Foreign Nationals Occupy 1 in 5 of London' Social Housing

May 02, 2012

Figures just obtained from the Office of National Statistics show that foreign national families live in over 350,000 council and housing association properties in the capital while British nationals occupy 1.5 million. That is just under 20% of the entire stock of social homes which are occupied by those who have not been here long enough to obtain British nationality or have not bothered to do so.

These figures add to the growing evidence that the official data on who is being given new social housing lets massively under records the number going to foreign nationals in London. If they were only getting 11% of new lets they could not possibly now have 20% of the entire stock.
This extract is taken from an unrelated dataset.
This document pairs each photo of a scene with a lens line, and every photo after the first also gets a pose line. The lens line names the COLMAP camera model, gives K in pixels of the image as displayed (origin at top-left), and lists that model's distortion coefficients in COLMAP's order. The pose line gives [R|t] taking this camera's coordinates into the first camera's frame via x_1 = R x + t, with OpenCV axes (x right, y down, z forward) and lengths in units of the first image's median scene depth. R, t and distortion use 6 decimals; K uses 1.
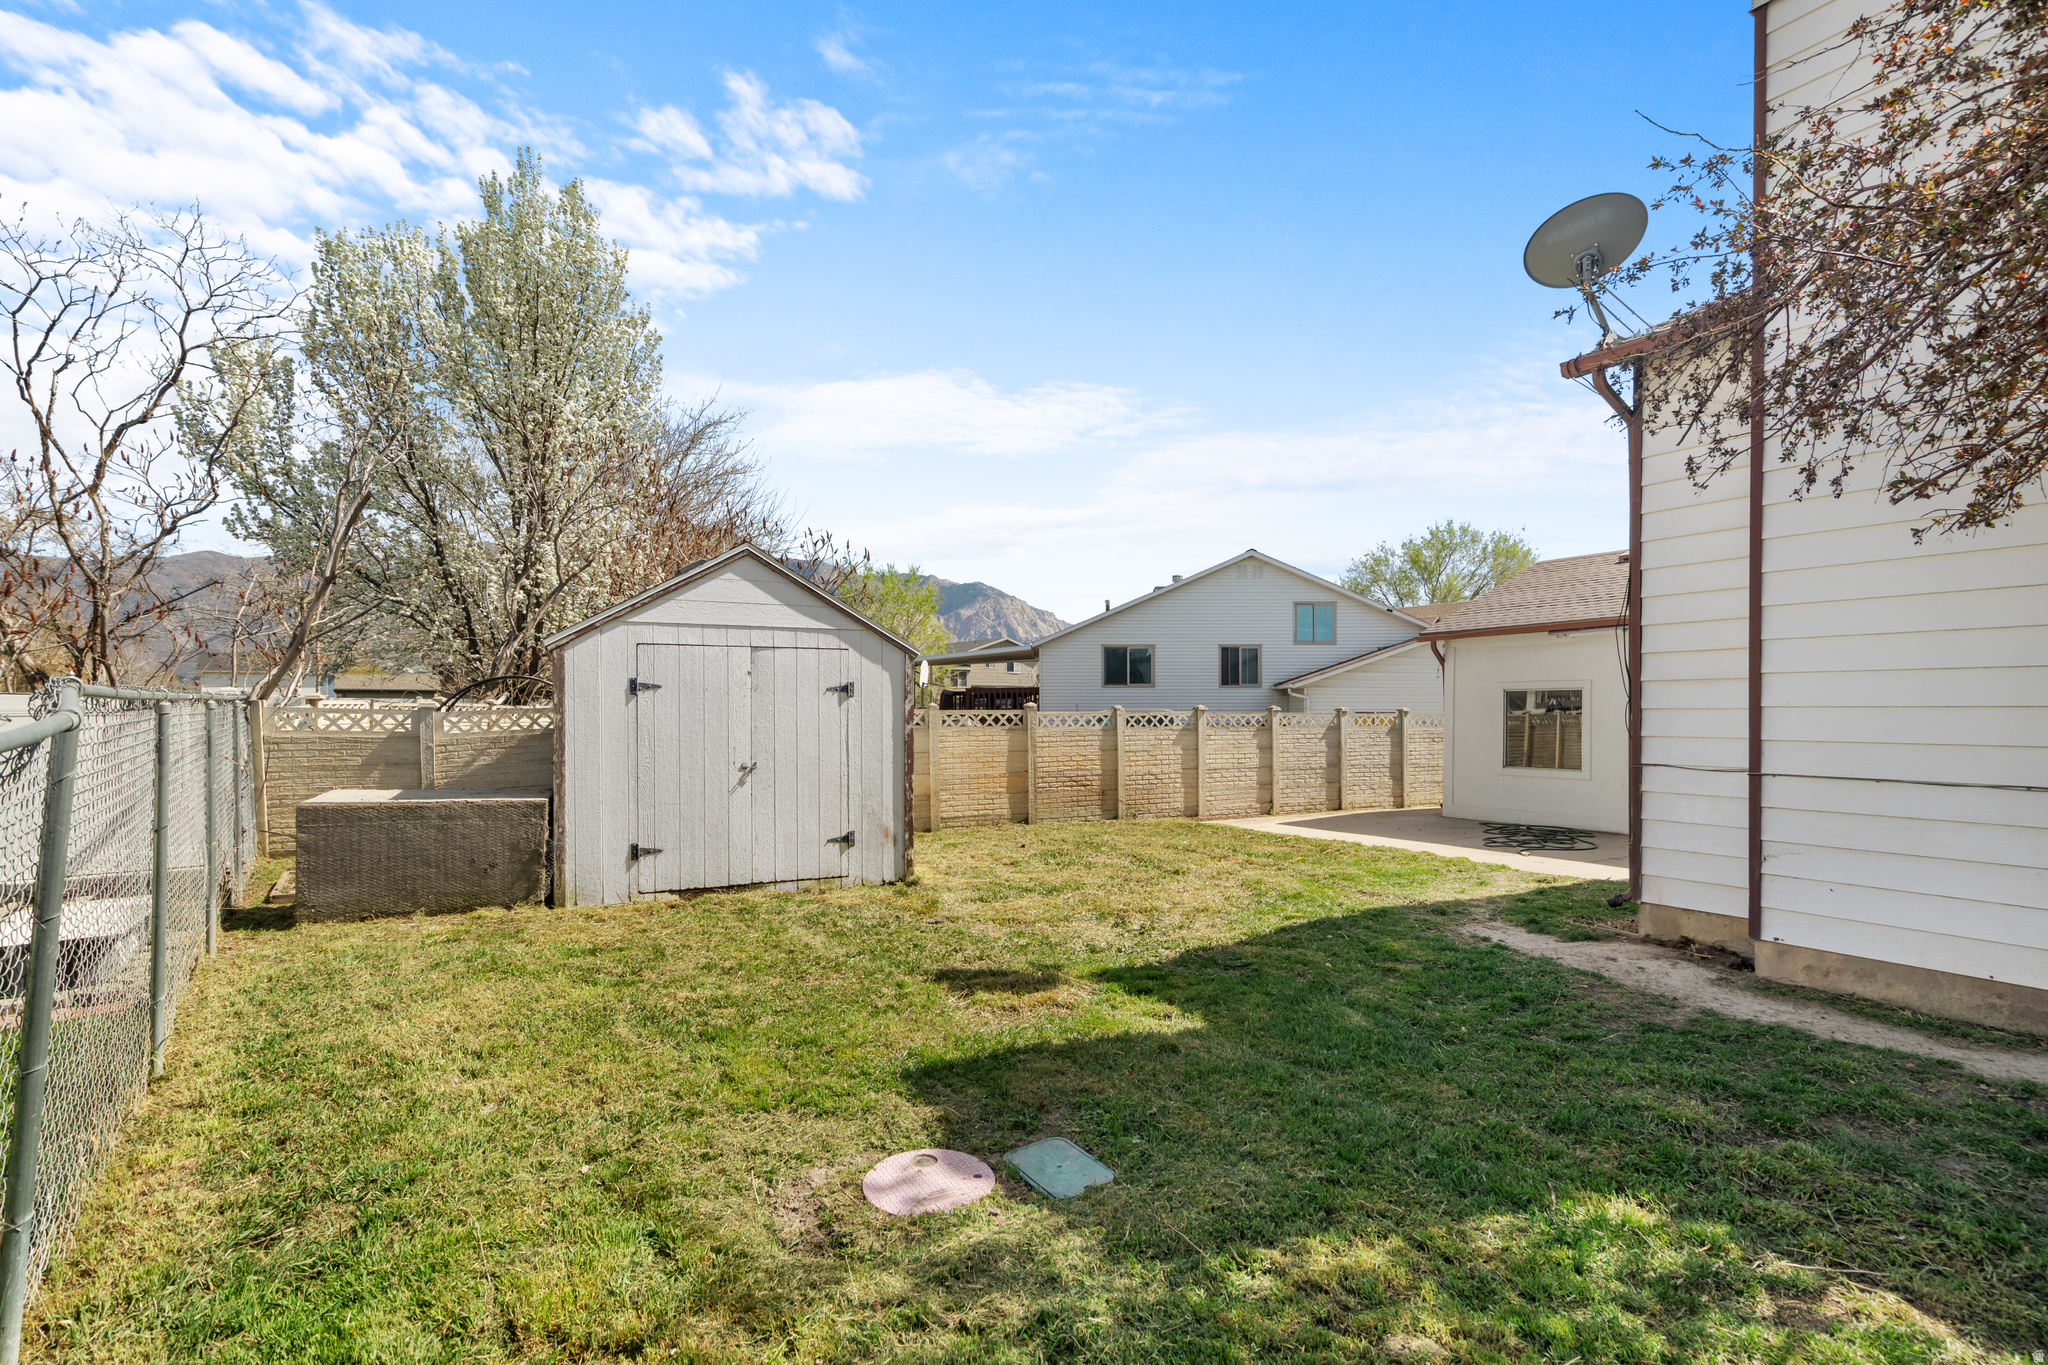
lens RADIAL K [[933.9, 0, 1019.2], [0, 933.9, 689.3], [0, 0, 1]] dist [-0.000005, 0.000380]
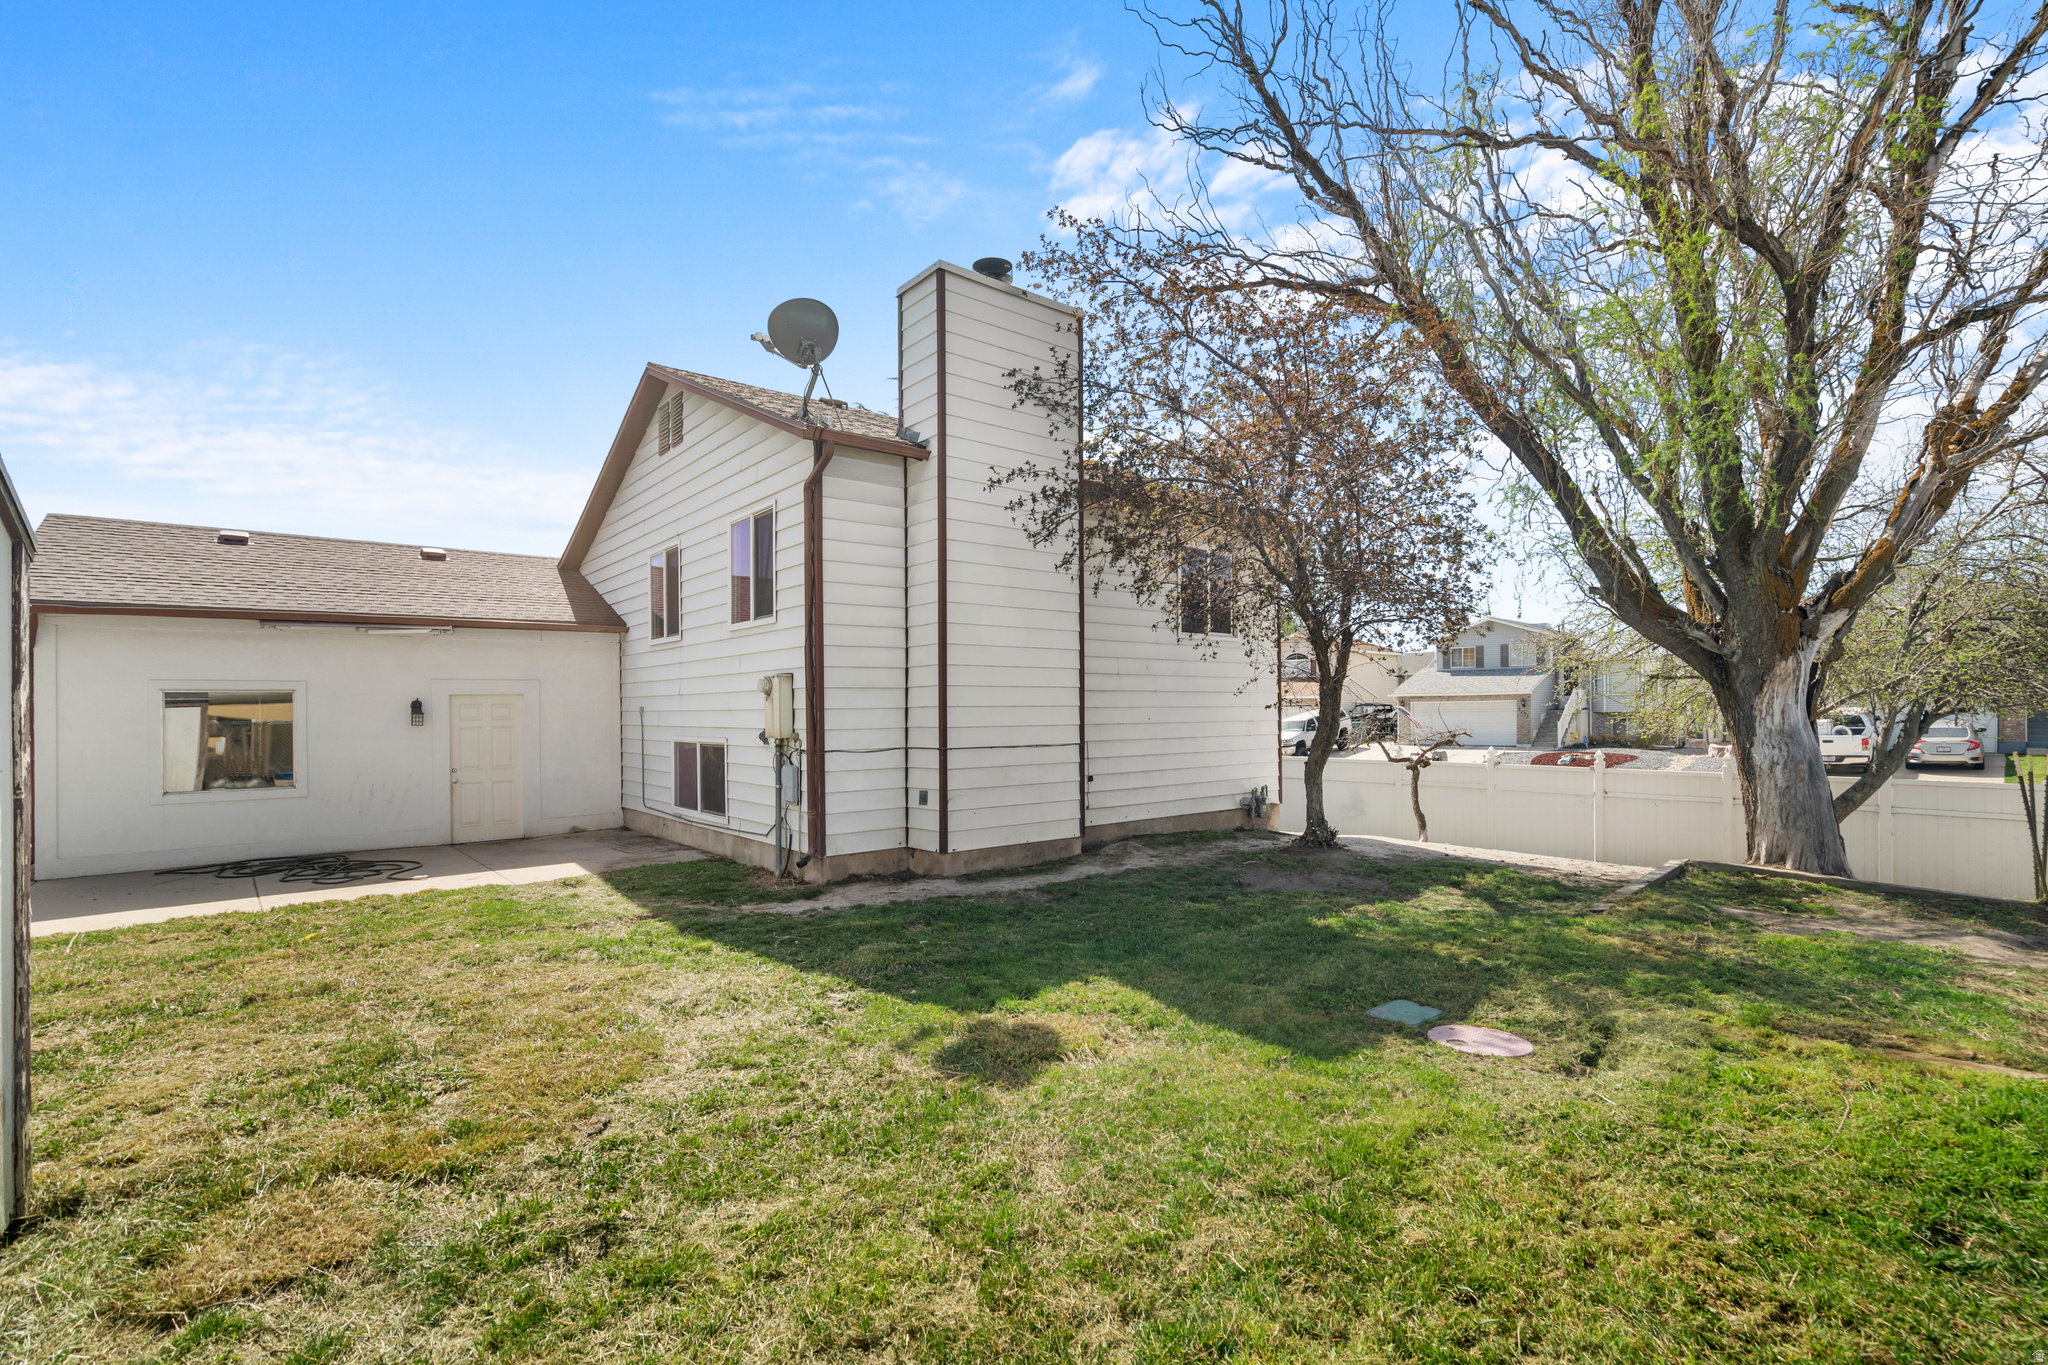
lens RADIAL K [[933.9, 0, 1019.2], [0, 933.9, 689.3], [0, 0, 1]] dist [-0.000005, 0.000380]
pose [[-0.150523, 0.027265, 0.988230, -0.881117], [-0.016751, 0.999406, -0.030125, 0.037103], [-0.988465, -0.021089, -0.149977, 1.209758]]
Migration Watch UK showed two weeks ago that while official data indicated that at least 11% of new social housing lets in London were given to foreign nationals there were huge gaps in the data. In some London Boroughs over one third of new tenants had no nationality recorded while, in others, only about half of new lets were included in the official statistics. This new data on who is actually occupying the stock of social housing shows the missing data on new lets is hiding the fact that a much larger proportion of social housing lets are going to foreign nationals than we have been led to believe.
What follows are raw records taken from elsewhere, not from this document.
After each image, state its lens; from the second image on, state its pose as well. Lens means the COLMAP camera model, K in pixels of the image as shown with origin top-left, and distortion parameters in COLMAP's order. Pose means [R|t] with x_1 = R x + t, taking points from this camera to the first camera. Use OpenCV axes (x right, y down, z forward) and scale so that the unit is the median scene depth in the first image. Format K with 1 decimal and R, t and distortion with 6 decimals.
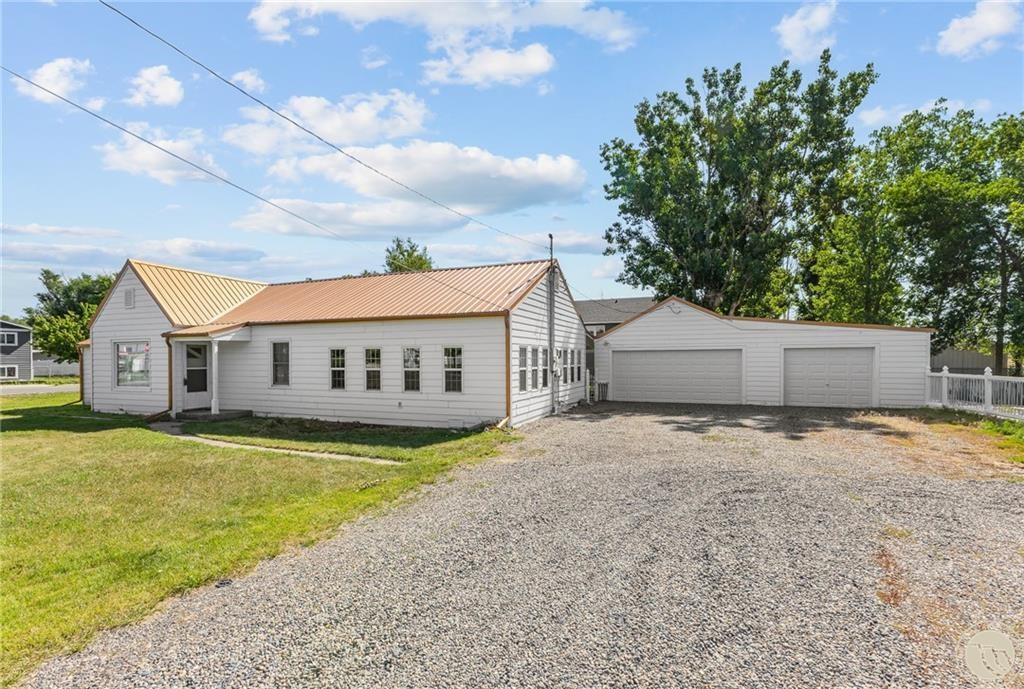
lens RADIAL K [[446.2, 0, 518.6], [0, 446.2, 361.6], [0, 0, 1]] dist [-0.000055, -0.000022]
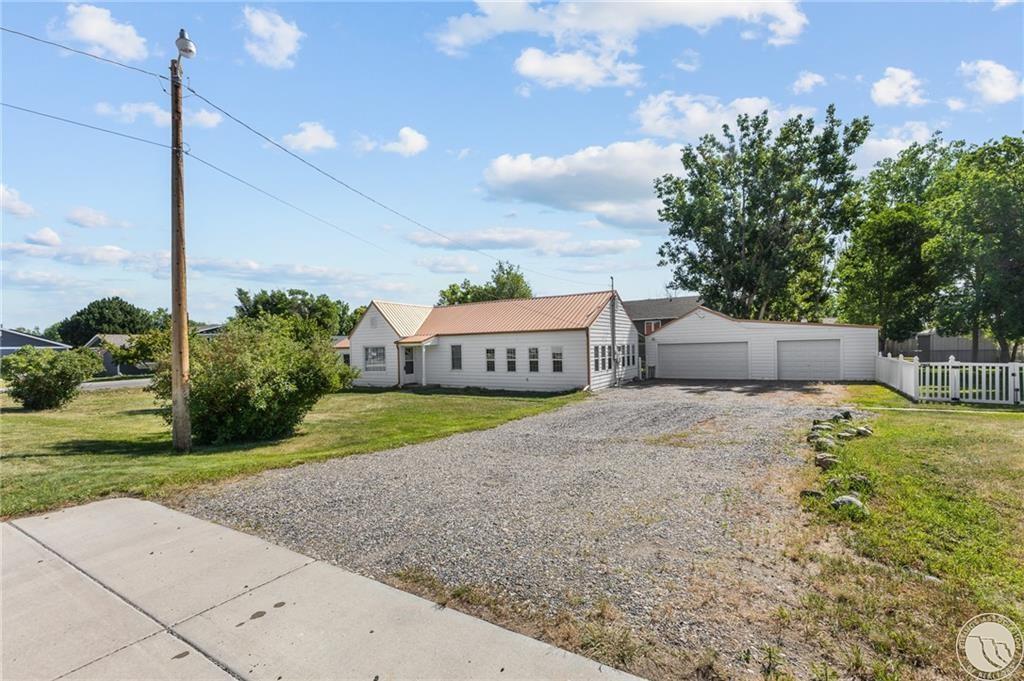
lens RADIAL K [[436.0, 0, 514.1], [0, 436.0, 352.8], [0, 0, 1]] dist [-0.000715, 0.000180]
pose [[0.985127, -0.017831, -0.170902, -0.011342], [0.020232, 0.999719, 0.012321, -0.023669], [0.170635, -0.015596, 0.985211, -0.520868]]
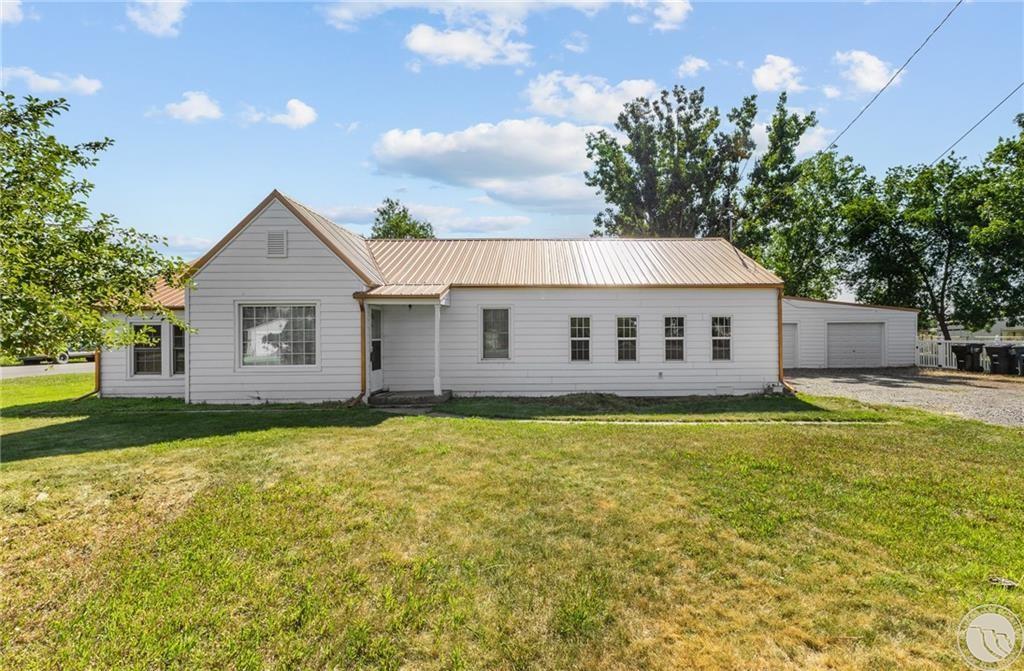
lens RADIAL K [[437.9, 0, 512.0], [0, 437.9, 335.5], [0, 0, 1]] dist [0.000419, 0.000058]
pose [[0.926696, -0.000070, 0.375811, -0.650266], [0.003391, 0.999961, -0.008175, 0.012172], [-0.375795, 0.008850, 0.926660, 0.163476]]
Frank Field MP has written to the housing Minister calling for a public inquiry into who is getting social housing and under what criteria.

Commenting, Sir Andrew Green, Chairman of Migrationwatch, said “It seems that being British counts for nothing in the allocation of social housing. We are not suggesting that anyone is “jumping the queue” but it is now clear that the result of a system based almost entirely on need has been to favour foreign nationals. This has been covered up for too long. There must be an enquiry to get the facts straight.”

Notes to Editors:

1 Labour Force Survey looks at households across the UK. This includes data on Landlord type and nationality.

2 The Continuous Recording of Sales and Letting (CORE) is a national information source funded jointly by the Tenant Services Authority and the Department for Communities and Local Government (DCLG). It looks at new social housing lets.